Start of Block
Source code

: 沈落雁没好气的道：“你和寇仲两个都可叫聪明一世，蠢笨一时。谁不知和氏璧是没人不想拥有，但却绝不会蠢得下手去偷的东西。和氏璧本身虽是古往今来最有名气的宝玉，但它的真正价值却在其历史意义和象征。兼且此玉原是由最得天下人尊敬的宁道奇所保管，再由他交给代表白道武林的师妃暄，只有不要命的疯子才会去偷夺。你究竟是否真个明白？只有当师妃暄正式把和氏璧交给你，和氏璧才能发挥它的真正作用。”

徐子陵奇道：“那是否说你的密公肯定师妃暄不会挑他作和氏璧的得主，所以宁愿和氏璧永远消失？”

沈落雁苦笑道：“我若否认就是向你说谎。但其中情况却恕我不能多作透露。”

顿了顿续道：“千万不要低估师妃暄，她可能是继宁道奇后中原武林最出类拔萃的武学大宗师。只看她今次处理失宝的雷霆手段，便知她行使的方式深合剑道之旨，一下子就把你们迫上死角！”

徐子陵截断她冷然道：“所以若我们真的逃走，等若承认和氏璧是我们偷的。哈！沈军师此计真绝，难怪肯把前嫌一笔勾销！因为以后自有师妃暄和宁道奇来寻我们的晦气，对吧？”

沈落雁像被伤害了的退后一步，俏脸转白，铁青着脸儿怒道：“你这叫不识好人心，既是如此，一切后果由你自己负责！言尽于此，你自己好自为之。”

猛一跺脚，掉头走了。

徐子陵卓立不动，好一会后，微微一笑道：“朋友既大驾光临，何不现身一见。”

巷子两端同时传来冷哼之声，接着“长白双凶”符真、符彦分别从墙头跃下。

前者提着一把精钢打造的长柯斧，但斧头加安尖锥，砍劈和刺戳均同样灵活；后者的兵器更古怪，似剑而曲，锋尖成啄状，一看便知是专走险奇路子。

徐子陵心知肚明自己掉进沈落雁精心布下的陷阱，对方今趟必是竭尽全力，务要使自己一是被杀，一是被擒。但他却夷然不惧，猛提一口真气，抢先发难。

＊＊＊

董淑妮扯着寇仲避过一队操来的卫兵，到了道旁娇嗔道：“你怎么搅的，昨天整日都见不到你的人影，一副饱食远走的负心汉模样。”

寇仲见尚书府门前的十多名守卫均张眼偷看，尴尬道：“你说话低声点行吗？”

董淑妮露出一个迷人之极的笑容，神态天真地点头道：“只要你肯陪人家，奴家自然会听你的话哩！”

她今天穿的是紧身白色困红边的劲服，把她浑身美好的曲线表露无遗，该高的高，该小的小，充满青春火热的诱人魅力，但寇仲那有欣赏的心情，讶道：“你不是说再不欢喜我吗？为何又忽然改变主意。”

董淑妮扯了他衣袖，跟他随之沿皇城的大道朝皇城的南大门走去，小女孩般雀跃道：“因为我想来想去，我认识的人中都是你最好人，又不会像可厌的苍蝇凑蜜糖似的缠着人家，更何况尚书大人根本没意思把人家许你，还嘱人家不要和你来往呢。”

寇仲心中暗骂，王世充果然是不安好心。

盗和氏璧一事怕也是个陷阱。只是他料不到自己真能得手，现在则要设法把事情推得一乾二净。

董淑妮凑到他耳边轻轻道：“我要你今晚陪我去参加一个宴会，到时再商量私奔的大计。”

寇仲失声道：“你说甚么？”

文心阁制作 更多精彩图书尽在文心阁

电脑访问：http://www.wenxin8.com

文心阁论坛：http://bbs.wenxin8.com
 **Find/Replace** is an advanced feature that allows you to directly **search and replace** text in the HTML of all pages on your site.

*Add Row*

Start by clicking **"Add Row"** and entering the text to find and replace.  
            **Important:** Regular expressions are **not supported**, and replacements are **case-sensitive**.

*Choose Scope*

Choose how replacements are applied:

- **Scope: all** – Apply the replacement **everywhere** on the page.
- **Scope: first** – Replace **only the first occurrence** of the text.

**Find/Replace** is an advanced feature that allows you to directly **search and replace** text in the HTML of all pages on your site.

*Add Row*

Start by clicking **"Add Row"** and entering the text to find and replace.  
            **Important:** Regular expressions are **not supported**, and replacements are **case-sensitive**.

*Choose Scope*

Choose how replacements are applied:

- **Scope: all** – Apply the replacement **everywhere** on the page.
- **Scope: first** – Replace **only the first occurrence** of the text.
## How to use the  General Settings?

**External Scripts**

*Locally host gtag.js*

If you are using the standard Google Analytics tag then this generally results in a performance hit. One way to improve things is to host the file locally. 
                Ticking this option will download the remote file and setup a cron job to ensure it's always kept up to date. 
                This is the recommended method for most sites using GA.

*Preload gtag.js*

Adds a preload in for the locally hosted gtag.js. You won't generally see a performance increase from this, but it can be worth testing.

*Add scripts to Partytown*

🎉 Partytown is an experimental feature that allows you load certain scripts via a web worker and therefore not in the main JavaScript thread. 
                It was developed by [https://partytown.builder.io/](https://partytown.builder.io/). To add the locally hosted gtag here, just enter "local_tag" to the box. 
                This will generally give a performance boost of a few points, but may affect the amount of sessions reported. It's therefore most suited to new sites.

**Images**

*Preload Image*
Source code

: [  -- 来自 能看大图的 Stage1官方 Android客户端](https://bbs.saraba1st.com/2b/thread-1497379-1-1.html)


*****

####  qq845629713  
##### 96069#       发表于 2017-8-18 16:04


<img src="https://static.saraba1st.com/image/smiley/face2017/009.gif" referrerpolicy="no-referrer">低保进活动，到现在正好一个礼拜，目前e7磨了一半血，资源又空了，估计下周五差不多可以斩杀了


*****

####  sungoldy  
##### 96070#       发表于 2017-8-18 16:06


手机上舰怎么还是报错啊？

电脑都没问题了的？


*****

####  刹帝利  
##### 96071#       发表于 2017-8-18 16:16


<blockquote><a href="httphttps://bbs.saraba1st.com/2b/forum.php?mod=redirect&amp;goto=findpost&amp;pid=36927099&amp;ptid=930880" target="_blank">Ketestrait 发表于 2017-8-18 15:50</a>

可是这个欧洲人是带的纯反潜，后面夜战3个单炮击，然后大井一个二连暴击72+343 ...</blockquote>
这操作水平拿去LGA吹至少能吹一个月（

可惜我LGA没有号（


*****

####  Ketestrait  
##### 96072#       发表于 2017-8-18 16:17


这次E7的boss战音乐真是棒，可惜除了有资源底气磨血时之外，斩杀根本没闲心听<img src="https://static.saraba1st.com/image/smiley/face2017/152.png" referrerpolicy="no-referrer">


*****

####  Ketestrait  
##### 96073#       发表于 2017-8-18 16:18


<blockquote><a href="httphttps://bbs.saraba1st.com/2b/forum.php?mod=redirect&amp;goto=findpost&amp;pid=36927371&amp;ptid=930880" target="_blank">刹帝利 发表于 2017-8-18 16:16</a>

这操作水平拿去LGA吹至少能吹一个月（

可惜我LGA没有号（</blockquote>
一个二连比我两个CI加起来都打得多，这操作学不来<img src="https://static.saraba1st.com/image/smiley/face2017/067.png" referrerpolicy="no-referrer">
End of Block
> THE PROBLEM
All of the entries are to be transcribed exactly.

> EXERCISE OUTPUT
Source code

: 沈落雁没好气的道：“你和寇仲两个都可叫聪明一世，蠢笨一时。谁不知和氏璧是没人不想拥有，但却绝不会蠢得下手去偷的东西。和氏璧本身虽是古往今来最有名气的宝玉，但它的真正价值却在其历史意义和象征。兼且此玉原是由最得天下人尊敬的宁道奇所保管，再由他交给代表白道武林的师妃暄，只有不要命的疯子才会去偷夺。你究竟是否真个明白？只有当师妃暄正式把和氏璧交给你，和氏璧才能发挥它的真正作用。”

徐子陵奇道：“那是否说你的密公肯定师妃暄不会挑他作和氏璧的得主，所以宁愿和氏璧永远消失？”

沈落雁苦笑道：“我若否认就是向你说谎。但其中情况却恕我不能多作透露。”

顿了顿续道：“千万不要低估师妃暄，她可能是继宁道奇后中原武林最出类拔萃的武学大宗师。只看她今次处理失宝的雷霆手段，便知她行使的方式深合剑道之旨，一下子就把你们迫上死角！”

徐子陵截断她冷然道：“所以若我们真的逃走，等若承认和氏璧是我们偷的。哈！沈军师此计真绝，难怪肯把前嫌一笔勾销！因为以后自有师妃暄和宁道奇来寻我们的晦气，对吧？”

沈落雁像被伤害了的退后一步，俏脸转白，铁青着脸儿怒道：“你这叫不识好人心，既是如此，一切后果由你自己负责！言尽于此，你自己好自为之。”

猛一跺脚，掉头走了。

徐子陵卓立不动，好一会后，微微一笑道：“朋友既大驾光临，何不现身一见。”

巷子两端同时传来冷哼之声，接着“长白双凶”符真、符彦分别从墙头跃下。

前者提着一把精钢打造的长柯斧，但斧头加安尖锥，砍劈和刺戳均同样灵活；后者的兵器更古怪，似剑而曲，锋尖成啄状，一看便知是专走险奇路子。

徐子陵心知肚明自己掉进沈落雁精心布下的陷阱，对方今趟必是竭尽全力，务要使自己一是被杀，一是被擒。但他却夷然不惧，猛提一口真气，抢先发难。

＊＊＊

董淑妮扯着寇仲避过一队操来的卫兵，到了道旁娇嗔道：“你怎么搅的，昨天整日都见不到你的人影，一副饱食远走的负心汉模样。”

寇仲见尚书府门前的十多名守卫均张眼偷看，尴尬道：“你说话低声点行吗？”

董淑妮露出一个迷人之极的笑容，神态天真地点头道：“只要你肯陪人家，奴家自然会听你的话哩！”

她今天穿的是紧身白色困红边的劲服，把她浑身美好的曲线表露无遗，该高的高，该小的小，充满青春火热的诱人魅力，但寇仲那有欣赏的心情，讶道：“你不是说再不欢喜我吗？为何又忽然改变主意。”

董淑妮扯了他衣袖，跟他随之沿皇城的大道朝皇城的南大门走去，小女孩般雀跃道：“因为我想来想去，我认识的人中都是你最好人，又不会像可厌的苍蝇凑蜜糖似的缠着人家，更何况尚书大人根本没意思把人家许你，还嘱人家不要和你来往呢。”

寇仲心中暗骂，王世充果然是不安好心。

盗和氏璧一事怕也是个陷阱。只是他料不到自己真能得手，现在则要设法把事情推得一乾二净。

董淑妮凑到他耳边轻轻道：“我要你今晚陪我去参加一个宴会，到时再商量私奔的大计。”

寇仲失声道：“你说甚么？”

文心阁制作 更多精彩图书尽在文心阁

电脑访问：http://www.wenxin8.com

文心阁论坛：http://bbs.wenxin8.com
 **Find/Replace** is an advanced feature that allows you to directly **search and replace** text in the HTML of all pages on your site.

*Add Row*

Start by clicking **"Add Row"** and entering the text to find and replace.  
            **Important:** Regular expressions are **not supported**, and replacements are **case-sensitive**.

*Choose Scope*

Choose how replacements are applied:

- **Scope: all** – Apply the replacement **everywhere** on the page.
- **Scope: first** – Replace **only the first occurrence** of the text.

**Find/Replace** is an advanced feature that allows you to directly **search and replace** text in the HTML of all pages on your site.

*Add Row*

Start by clicking **"Add Row"** and entering the text to find and replace.  
            **Important:** Regular expressions are **not supported**, and replacements are **case-sensitive**.

*Choose Scope*

Choose how replacements are applied:

- **Scope: all** – Apply the replacement **everywhere** on the page.
- **Scope: first** – Replace **only the first occurrence** of the text.
## How to use the  General Settings?

**External Scripts**

*Locally host gtag.js*

If you are using the standard Google Analytics tag then this generally results in a performance hit. One way to improve things is to host the file locally. 
                Ticking this option will download the remote file and setup a cron job to ensure it's always kept up to date. 
                This is the recommended method for most sites using GA.

*Preload gtag.js*

Adds a preload in for the locally hosted gtag.js. You won't generally see a performance increase from this, but it can be worth testing.

*Add scripts to Partytown*

🎉 Partytown is an experimental feature that allows you load certain scripts via a web worker and therefore not in the main JavaScript thread. 
                It was developed by [https://partytown.builder.io/](https://partytown.builder.io/). To add the locally hosted gtag here, just enter "local_tag" to the box. 
                This will generally give a performance boost of a few points, but may affect the amount of sessions reported. It's therefore most suited to new sites.

**Images**

*Preload Image*
Source code

: [  -- 来自 能看大图的 Stage1官方 Android客户端](https://bbs.saraba1st.com/2b/thread-1497379-1-1.html)


*****

####  qq845629713  
##### 96069#       发表于 2017-8-18 16:04


<img src="https://static.saraba1st.com/image/smiley/face2017/009.gif" referrerpolicy="no-referrer">低保进活动，到现在正好一个礼拜，目前e7磨了一半血，资源又空了，估计下周五差不多可以斩杀了


*****

####  sungoldy  
##### 96070#       发表于 2017-8-18 16:06


手机上舰怎么还是报错啊？

电脑都没问题了的？


*****

####  刹帝利  
##### 96071#       发表于 2017-8-18 16:16


<blockquote><a href="httphttps://bbs.saraba1st.com/2b/forum.php?mod=redirect&amp;goto=findpost&amp;pid=36927099&amp;ptid=930880" target="_blank">Ketestrait 发表于 2017-8-18 15:50</a>

可是这个欧洲人是带的纯反潜，后面夜战3个单炮击，然后大井一个二连暴击72+343 ...</blockquote>
这操作水平拿去LGA吹至少能吹一个月（

可惜我LGA没有号（


*****

####  Ketestrait  
##### 96072#       发表于 2017-8-18 16:17


这次E7的boss战音乐真是棒，可惜除了有资源底气磨血时之外，斩杀根本没闲心听<img src="https://static.saraba1st.com/image/smiley/face2017/152.png" referrerpolicy="no-referrer">


*****

####  Ketestrait  
##### 96073#       发表于 2017-8-18 16:18


<blockquote><a href="httphttps://bbs.saraba1st.com/2b/forum.php?mod=redirect&amp;goto=findpost&amp;pid=36927371&amp;ptid=930880" target="_blank">刹帝利 发表于 2017-8-18 16:16</a>

这操作水平拿去LGA吹至少能吹一个月（

可惜我LGA没有号（</blockquote>
一个二连比我两个CI加起来都打得多，这操作学不来<img src="https://static.saraba1st.com/image/smiley/face2017/067.png" referrerpolicy="no-referrer">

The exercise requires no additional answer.